We now make a time series plot and the predicted values. Note that, the forecast values were based on the model that uses 2810 historical data in the time series. The following only show observations #2806-#2820 and the 15 forecasted values.

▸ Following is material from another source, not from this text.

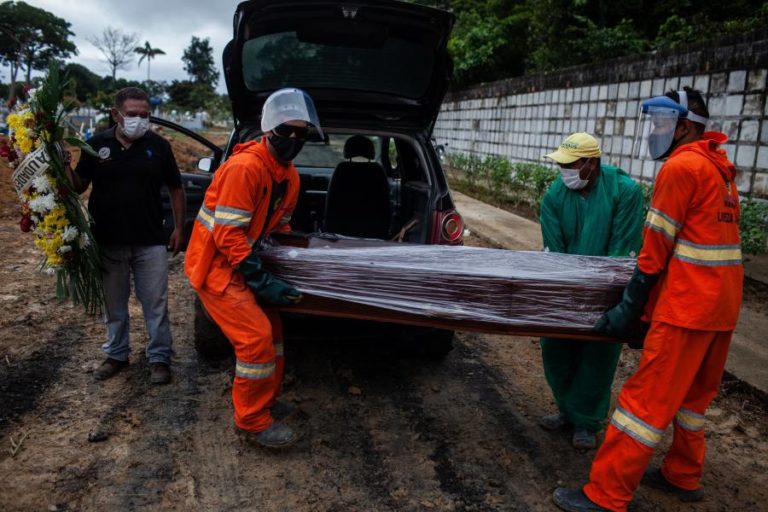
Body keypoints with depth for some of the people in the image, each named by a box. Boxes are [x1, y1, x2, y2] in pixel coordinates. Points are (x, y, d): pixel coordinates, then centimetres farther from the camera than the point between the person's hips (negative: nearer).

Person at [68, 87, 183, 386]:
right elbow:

plot(2800:2820, sunSpots[2800:2820], type="l", xlim=c(2800,2820), ylim=c(20, 175),
     xlab = "observation sequence",
     ylab = "Sun Spots Counts",
     main = "Monthly sunspot counts and forecasting")
points(2800:2820, sunSpots[2800:2820],pch=20)
##
points(2806:2820, pred.mv, pch=15, col = "red")
points(2806:2820, pred.naive, pch=16, col = "blue")
points(2806:2820, pred.rwf, pch=18, col = "navy")
points(2806:2820, pred.snaive, pch=17, col = "purple")
##
lines(2806:2820, pred.mv, lty=2, col = "red")
lines(2806:2820, pred.snaive, lty=2, col = "purple")
lines(2806:2820, pred.naive, lty=2, col = "blue")
lines(2806:2820, pred.rwf, lty=2, col = "navy")
## 
legend("topright", c("moving avergae", "naive", "drift", "seasonal naive"),
       col=c("red", "blue", "navy", "purple"), pch=15:18, lty=rep(2,4),
       bty="n", cex = 0.8)

We can see that the moving average method worked pretty well. The moving average predictive model is one which simply relies on the average of the historical data. The performance of naive and drift methods in this seasonal time series are close to each other. But naive, seasonal naive, and drift methods worked poorly compared to the moving average method.

1.4 Accuracy Metrics

We will use the mean absolute prediction error (MAPE) to compare the performance of the four forecasting methods.

true.value = sunSpots[2806:2820]
PE.mv =  100*(true.value - pred.mv)/true.value
PE.naive =  100*(true.value - pred.naive)/true.value
PE.snaive =  100*(true.value - pred.snaive)/true.value
PE.rwf =  100*(true.value - pred.rwf)/true.value
##
MAPE.mv = mean(abs(PE.mv))
MAPE.naive = mean(abs(PE.naive))
MAPE.snaive = mean(abs(PE.snaive))
MAPE.rwf = mean(abs(PE.rwf))
##
MAPE = c(MAPE.mv, MAPE.naive, MAPE.snaive, MAPE.rwf)
## residual-based Error
e.mv = true.value - pred.mv
e.naive = true.value - pred.naive
e.snaive = true.value - pred.snaive
e.rwf = true.value - pred.rwf
## MAD
MAD.mv = sum(abs(e.mv))
MAD.naive = sum(abs(e.naive))
MAD.snaive = sum(abs(e.snaive))
MAD.rwf = sum(abs(e.rwf))
MAD = c(MAD.mv, MAD.naive, MAD.snaive, MAD.rwf)
## MSE
MSE.mv = mean((e.mv)^2)
MSE.naive = mean((e.naive)^2)
MSE.snaive = mean((e.snaive)^2)
MSE.rwf = mean((e.rwf)^2)
MSE = c(MSE.mv, MSE.naive, MSE.snaive, MSE.rwf)
##
accuracy.table = cbind(MAPE = MAPE, MAD = MAD, MSE = MSE)
row.names(accuracy.table) = c("Moving Average", "Naive", "Seasonal Naive", "Drift")
kable(accuracy.table, caption ="Overall performance of the four forecasting methods")
Overall performance of the four forecasting methods
MAPE MAD MSE
Moving Average 35.21840 424.9160 1197.977
Naive 35.26579 426.4000 1207.949
Seasonal Naive 69.57910 593.2000 2334.351
Drift 35.26507 426.4947 1208.491

In summary, the moving average method has the best performance. Note that the methods introduced in this module are baseline forecasting. They are all descriptive since we did not use any statistical assumptions. In the next module, we will introduce a few formal non-parametric forecasting methods - exponential forecasting methods. We will use the same accuracy measures to compare different forecasting methods.